(Scene geometry reasoning data)
+--

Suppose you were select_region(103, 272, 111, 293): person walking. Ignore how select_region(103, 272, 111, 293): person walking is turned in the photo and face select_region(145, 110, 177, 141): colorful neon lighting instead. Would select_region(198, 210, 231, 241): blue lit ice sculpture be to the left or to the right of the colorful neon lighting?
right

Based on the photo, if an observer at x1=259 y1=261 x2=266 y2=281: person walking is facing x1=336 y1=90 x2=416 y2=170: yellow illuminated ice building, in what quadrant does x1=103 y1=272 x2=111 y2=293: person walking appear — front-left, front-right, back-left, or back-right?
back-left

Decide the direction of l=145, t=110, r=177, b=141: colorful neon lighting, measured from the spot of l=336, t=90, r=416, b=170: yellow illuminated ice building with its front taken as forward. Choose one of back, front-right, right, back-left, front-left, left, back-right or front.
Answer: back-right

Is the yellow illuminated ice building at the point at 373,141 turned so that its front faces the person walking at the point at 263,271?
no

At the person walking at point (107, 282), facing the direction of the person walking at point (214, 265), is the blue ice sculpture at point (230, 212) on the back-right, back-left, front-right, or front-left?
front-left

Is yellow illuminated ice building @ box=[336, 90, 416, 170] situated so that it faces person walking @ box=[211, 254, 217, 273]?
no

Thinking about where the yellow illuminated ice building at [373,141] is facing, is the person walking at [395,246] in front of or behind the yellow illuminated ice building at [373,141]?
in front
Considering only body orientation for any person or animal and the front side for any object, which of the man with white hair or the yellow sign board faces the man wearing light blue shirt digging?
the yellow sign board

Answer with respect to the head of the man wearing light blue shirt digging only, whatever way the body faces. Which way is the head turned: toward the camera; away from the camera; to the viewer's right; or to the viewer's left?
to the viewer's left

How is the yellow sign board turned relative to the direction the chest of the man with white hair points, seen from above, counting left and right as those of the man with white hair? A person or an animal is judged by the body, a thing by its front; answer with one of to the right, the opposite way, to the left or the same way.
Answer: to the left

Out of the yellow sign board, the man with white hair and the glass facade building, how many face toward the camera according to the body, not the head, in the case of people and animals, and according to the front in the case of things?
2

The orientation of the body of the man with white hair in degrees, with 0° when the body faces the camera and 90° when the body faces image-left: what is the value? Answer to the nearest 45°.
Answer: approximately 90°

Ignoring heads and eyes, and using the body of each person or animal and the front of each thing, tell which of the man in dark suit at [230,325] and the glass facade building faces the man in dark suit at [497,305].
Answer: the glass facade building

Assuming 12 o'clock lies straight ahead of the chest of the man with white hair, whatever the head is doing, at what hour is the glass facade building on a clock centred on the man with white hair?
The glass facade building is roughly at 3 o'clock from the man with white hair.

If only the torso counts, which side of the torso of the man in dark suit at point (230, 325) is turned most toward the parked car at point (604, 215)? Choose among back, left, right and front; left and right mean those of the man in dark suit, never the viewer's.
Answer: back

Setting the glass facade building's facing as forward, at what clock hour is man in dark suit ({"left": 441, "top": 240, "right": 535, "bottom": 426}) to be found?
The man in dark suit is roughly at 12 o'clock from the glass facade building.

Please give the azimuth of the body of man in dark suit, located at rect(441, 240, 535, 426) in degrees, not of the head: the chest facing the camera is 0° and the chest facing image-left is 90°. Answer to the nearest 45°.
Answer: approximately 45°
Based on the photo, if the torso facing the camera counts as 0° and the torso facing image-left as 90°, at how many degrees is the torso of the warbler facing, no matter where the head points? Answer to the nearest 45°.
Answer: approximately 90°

+--

PROBLEM REQUIREMENTS: Every single line of the data above must be set down again exactly.

TASK RESULT:
Suppose you were select_region(103, 272, 111, 293): person walking. Ignore how select_region(103, 272, 111, 293): person walking is turned in the photo and face select_region(145, 110, 177, 141): colorful neon lighting instead. Would select_region(198, 210, 231, 241): blue lit ice sculpture be to the left or to the right of the colorful neon lighting?
right

Based on the photo, if an observer at x1=259 y1=261 x2=266 y2=281: person walking is facing x1=336 y1=90 x2=416 y2=170: yellow illuminated ice building, in what quadrant does x1=103 y1=272 x2=111 y2=293: person walking appear — front-left, front-right, back-left, or back-right?
back-left

Decide the direction of l=145, t=110, r=177, b=141: colorful neon lighting, measured from the spot of l=336, t=90, r=416, b=170: yellow illuminated ice building with its front taken as forward. Choose one of back, front-right, right, back-left, front-left, left, back-right or front.
Answer: back-right

Is the yellow illuminated ice building at the point at 373,141 turned so that its front faces the person walking at the point at 263,271?
no

At the person walking at point (107, 282), facing the direction of the person walking at point (214, 265), is the blue ice sculpture at point (230, 212) on the back-right, back-left, front-right, or front-left?
front-left

Is yellow illuminated ice building @ box=[336, 90, 416, 170] situated so that it faces person walking @ box=[211, 254, 217, 273]?
no

Thinking about where the yellow illuminated ice building at [373,141] is facing, is the person walking at [395,246] in front of or behind the yellow illuminated ice building at [373,141]?
in front
Considering only body orientation for any person or animal and the front side for any object, which of the man with white hair or the yellow sign board faces the man wearing light blue shirt digging?
the yellow sign board

Answer with respect to the head of the man wearing light blue shirt digging only, whatever way the body faces. Which way is the head turned: toward the camera; away from the camera; to the viewer's right; or to the viewer's left?
to the viewer's left

How is the yellow sign board turned relative to the direction the chest of the man with white hair points, seen from above, counting left and right as those of the man with white hair? A person or an animal is judged by the body, a thing by its front; answer with one of to the right, the opposite way, to the left or the same way.
Answer: to the left

Out of the yellow sign board, the man with white hair and the glass facade building, how many face toward the camera according to the body, not the head, in the case of people and animals, and according to the front in the case of things?
2

The orientation of the body of the man with white hair in degrees, with 0° when the body faces the camera and 90° when the body faces image-left: what is the value? Answer to the nearest 45°.
Answer: approximately 90°

Ignoring heads and eyes, and using the body of each person or animal and the front of each thing, tell which of the man in dark suit at [230,325] and the glass facade building faces the man in dark suit at [497,305].
Answer: the glass facade building

Assuming 12 o'clock lies straight ahead of the chest of the man with white hair, whatever the head is doing, at what hour is the glass facade building on a clock centred on the man with white hair?
The glass facade building is roughly at 3 o'clock from the man with white hair.

If only the torso counts, which side of the torso of the man in dark suit at point (230, 325) is turned most toward the parked car at point (604, 215)? Choose among back, left, right and front; left and right mean those of the man in dark suit, never the viewer's.
Answer: back

Setting the glass facade building's facing as forward, at what clock hour is man in dark suit ({"left": 441, "top": 240, "right": 535, "bottom": 426}) to be found?
The man in dark suit is roughly at 12 o'clock from the glass facade building.

Please give the azimuth of the body of man in dark suit, located at rect(441, 240, 535, 426) in degrees, not of the head: the chest facing the camera is 0° and the chest facing image-left is 90°. Answer to the nearest 45°.
Answer: approximately 45°
Based on the photo, if the torso facing the camera counts as 0° and the torso facing image-left as 90°, at how many degrees is the torso of the warbler facing, no matter where the head points? Answer to the nearest 45°.
Answer: approximately 90°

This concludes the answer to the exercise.